Jeremy Wright initially brought up capacity scaling issues on his blog, essentially saying that Web 2.0 companies need 99.99% uptime or else [CORRECTION: Jeremy was generally ranting about uptime and never specifically called for 99.99% uptime; I inferred this based on a later post by Jeremy, which is worth reading]. I enjoyed Signal vs. Noise’s response to Jeremy’s post because it provides a concise explanation of why 99.99% uptime is really hard:
To go from 98% to 99% can cost thousands of dollars. To go from 99% to 99.9% tens of thousands more. Now contrast that with the value. What kind of service are you providing? Does the world end if you’re down for 30 minutes?
If you’re Wal-Mart and your credit card processing pipeline stops for 30 minutes during prime time, yes, the world does end. Someone might very well be fired. The business loses millions of dollars. Wal-Mart gets in the news and loses millions more on the goodwill account.

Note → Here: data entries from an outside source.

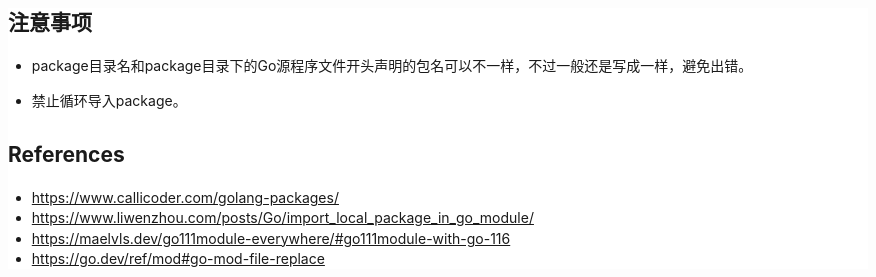 

## 注意事项

* package目录名和package目录下的Go源程序文件开头声明的包名可以不一样，不过一般还是写成一样，避免出错。

* 禁止循环导入package。

  

## References

* https://www.callicoder.com/golang-packages/
* https://www.liwenzhou.com/posts/Go/import_local_package_in_go_module/
* https://maelvls.dev/go111module-everywhere/#go111module-with-go-116
* https://go.dev/ref/mod#go-mod-file-replace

Signal vs. Noise goes on to question what the implications for a service like Flickr are if they operate at less 99% uptime; the answer is that right now it’s probably no big deal.
The same questions and arguments can be applied to internal corporate applications. Is it ok if your company’s e-mail doesn’t work all the time? Probably not, especially with people accessing over the web, via Treos and Blackberries, and working on the weekends. Is it ok if the human resources web portal doesn't have a 99% uptime? HR might tell you that it is, but chances are good that HR is not working 7 days a week in most companies.
Signal vs. Noise introduces a great term for evaluating uptime that came from Alistair Cockburn: “Criticality”. The percentage of uptime is directly related to the level of criticality.